[SELECTED TEXT Boundary: Start]

Mr Gray: When Geoff finished Phase
1 training I think there was a marked change in him. I think he
was much more mature. Even though it is only a 12-week period
I think he was much more mature. Physically he was very, very
fit. At his passing out parade the Commanding Officer said that
they had changed from boys to men, and you could definitely see
that in Geoff's case.
Q1116 Mr Cran: And the same with
James?
Mr Collinson: The same.
Mrs Collinson: The same with James.
Q1117 Mr Cran: And the same with
Cheryl?
Mrs James: Cheryl was glowing,
absolutely glowing.
Q1118 Mr Cran: So for the purposes
of my questions, at the point of recruitment and even in Phases
1 and 2 they were as "happy as Larry"?
Mr Collinson: At James's passing
out parade, when he walked through the doors at Pirbright, after
he passed out he was beaming and so proud; he had wanted to be
a soldier since he was 10 years old. When he passed out he was
just full of smiles.
Q1119 Mr Cran: Mr James?

[SELECTED TEXT Boundary: End]
[THE DATA Boundary: Start]

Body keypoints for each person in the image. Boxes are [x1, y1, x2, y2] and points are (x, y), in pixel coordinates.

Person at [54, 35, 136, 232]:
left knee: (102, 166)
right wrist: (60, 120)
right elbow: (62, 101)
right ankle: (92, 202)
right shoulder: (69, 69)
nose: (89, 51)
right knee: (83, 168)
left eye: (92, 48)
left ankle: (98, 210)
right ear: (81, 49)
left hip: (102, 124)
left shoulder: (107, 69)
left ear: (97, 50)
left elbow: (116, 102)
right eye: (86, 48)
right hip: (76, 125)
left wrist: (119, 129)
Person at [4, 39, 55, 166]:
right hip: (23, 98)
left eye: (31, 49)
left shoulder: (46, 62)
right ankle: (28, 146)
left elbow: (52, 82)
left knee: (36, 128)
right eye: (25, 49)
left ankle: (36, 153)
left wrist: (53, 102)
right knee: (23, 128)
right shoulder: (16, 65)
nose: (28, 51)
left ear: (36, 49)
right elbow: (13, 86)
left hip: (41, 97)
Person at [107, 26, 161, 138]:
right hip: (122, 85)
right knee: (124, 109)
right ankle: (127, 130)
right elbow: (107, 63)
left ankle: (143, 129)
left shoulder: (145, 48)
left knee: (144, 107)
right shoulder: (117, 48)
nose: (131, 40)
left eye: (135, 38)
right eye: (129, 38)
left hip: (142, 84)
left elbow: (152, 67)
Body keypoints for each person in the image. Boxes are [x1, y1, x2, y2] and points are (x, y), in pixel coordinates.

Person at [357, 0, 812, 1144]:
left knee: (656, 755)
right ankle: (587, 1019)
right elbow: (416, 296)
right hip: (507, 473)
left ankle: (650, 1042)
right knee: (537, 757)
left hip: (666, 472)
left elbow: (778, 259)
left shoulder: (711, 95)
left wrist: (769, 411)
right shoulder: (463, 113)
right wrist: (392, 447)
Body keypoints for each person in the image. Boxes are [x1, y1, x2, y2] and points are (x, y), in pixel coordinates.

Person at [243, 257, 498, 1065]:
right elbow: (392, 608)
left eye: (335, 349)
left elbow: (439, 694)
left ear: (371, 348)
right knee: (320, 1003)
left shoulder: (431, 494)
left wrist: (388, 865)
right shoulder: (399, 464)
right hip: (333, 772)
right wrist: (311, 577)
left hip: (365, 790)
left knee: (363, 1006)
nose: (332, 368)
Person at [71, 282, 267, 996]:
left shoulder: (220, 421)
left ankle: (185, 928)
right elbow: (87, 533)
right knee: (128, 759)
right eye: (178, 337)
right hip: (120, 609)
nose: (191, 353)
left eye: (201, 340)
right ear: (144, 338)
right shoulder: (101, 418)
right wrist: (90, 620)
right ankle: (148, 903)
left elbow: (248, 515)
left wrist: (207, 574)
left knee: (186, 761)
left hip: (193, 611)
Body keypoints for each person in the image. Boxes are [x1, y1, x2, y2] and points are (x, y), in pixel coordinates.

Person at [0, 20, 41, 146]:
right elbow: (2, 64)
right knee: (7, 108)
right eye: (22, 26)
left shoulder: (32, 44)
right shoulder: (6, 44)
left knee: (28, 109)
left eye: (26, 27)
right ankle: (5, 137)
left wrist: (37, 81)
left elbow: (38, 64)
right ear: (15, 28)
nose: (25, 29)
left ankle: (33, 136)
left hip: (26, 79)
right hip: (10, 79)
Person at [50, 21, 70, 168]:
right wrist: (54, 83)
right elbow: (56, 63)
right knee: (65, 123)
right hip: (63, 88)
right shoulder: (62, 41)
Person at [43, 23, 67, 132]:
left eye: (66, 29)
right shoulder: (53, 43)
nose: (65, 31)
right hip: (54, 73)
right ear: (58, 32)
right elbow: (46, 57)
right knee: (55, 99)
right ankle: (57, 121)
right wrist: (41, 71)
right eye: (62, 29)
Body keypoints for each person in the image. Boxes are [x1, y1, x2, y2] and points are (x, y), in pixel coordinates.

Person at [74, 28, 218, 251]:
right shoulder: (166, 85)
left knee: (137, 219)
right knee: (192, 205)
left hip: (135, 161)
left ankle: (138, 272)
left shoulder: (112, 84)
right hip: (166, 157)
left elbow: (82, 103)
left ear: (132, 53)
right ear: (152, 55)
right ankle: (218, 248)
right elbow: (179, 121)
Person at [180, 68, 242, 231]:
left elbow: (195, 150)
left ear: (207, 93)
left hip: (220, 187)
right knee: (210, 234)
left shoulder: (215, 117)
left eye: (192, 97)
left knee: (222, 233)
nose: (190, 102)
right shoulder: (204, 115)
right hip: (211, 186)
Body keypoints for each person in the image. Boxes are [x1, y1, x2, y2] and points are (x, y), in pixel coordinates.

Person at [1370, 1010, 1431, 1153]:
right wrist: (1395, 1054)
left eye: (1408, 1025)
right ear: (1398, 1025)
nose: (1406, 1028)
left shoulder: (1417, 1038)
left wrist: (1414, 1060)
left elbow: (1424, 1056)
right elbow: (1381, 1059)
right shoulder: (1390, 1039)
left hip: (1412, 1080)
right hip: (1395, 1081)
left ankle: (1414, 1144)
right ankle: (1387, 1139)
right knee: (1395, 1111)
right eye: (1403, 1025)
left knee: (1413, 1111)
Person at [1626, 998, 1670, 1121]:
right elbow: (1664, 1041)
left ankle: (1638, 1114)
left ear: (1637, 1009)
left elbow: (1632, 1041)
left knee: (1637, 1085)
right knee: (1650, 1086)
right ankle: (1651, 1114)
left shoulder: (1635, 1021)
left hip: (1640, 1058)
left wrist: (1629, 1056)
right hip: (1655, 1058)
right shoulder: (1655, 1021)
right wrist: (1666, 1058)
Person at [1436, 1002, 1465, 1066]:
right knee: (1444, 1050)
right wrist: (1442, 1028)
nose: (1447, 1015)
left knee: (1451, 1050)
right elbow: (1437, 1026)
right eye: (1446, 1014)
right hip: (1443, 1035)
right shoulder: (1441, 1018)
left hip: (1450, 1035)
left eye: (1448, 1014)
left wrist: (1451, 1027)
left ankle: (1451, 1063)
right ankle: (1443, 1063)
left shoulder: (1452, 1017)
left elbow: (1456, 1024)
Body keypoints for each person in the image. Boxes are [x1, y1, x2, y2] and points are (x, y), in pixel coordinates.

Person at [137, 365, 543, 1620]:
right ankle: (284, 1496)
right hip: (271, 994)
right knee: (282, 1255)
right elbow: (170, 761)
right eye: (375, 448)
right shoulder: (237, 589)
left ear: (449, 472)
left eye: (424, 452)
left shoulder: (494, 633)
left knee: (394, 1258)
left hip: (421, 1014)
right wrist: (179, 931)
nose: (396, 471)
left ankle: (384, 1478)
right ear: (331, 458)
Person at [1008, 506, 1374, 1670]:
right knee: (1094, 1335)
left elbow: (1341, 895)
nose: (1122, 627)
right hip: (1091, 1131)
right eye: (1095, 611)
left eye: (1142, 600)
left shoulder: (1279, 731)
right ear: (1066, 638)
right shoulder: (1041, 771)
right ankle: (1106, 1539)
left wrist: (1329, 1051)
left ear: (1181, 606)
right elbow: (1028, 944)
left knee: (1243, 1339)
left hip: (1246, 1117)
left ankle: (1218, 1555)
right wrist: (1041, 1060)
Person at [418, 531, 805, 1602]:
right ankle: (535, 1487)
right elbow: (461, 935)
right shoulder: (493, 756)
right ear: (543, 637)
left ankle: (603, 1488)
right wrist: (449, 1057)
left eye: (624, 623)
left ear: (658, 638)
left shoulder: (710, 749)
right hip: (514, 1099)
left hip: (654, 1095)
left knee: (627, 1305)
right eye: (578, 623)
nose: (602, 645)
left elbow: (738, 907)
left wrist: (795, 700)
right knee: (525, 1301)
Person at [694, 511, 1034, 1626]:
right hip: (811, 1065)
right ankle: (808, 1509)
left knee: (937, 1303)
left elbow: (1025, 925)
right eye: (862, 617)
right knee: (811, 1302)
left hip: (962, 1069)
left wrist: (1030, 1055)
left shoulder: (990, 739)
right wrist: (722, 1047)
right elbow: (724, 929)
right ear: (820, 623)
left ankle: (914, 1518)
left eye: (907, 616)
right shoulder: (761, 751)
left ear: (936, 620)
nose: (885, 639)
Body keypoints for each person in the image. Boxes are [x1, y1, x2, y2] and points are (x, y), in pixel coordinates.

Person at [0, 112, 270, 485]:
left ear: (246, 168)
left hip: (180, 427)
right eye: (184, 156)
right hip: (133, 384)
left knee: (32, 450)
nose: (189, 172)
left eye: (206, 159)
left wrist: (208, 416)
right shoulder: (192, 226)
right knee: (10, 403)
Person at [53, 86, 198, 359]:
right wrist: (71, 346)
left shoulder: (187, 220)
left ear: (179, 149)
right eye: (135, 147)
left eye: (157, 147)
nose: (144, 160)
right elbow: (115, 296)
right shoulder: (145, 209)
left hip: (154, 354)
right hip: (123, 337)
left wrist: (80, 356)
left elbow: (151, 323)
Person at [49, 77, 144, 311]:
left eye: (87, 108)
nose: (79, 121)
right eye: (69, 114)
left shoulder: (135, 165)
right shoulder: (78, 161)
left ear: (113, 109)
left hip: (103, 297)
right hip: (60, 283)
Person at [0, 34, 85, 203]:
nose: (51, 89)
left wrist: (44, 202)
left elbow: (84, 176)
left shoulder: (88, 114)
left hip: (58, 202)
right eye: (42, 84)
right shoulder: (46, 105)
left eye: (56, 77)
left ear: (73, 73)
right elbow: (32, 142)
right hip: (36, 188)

[THE DATA Boundary: End]

TASK REQUIREMENTS – Continue the hearing transcript in which parents describe their children's army training, picking up right after its last line.

OUTPUT FOR THIS TASK –
Mr James: Yes. Just to add one
proviso. As my wife said, when Cheryl came home from Pirbright
she was absolutely glowing; she had never been fitter and, frankly,
never been happier, which is what leads us to believe that there
were not really any issues in her initial training. But when she
was at Deepcut she wrote a series of letters, which were never
posted, outlining that she was very unhappy with the pernickety
rules and regulations and some of the things, but the letters
were never released to us. So when I went to the Inquest and I
was asked the question, "Was she happy?" I gave the
answer that we have just given to you. It was only in February
1996, some months after her death, that the letters were returned
to us. We were told by the MoD at that time, in writing, that
those letters had been released to the Coroner, but the Surrey
Police have since told us that they have interviewed the Coroner's
Officer and he has actually told them in a statement that he has
never seen the letters.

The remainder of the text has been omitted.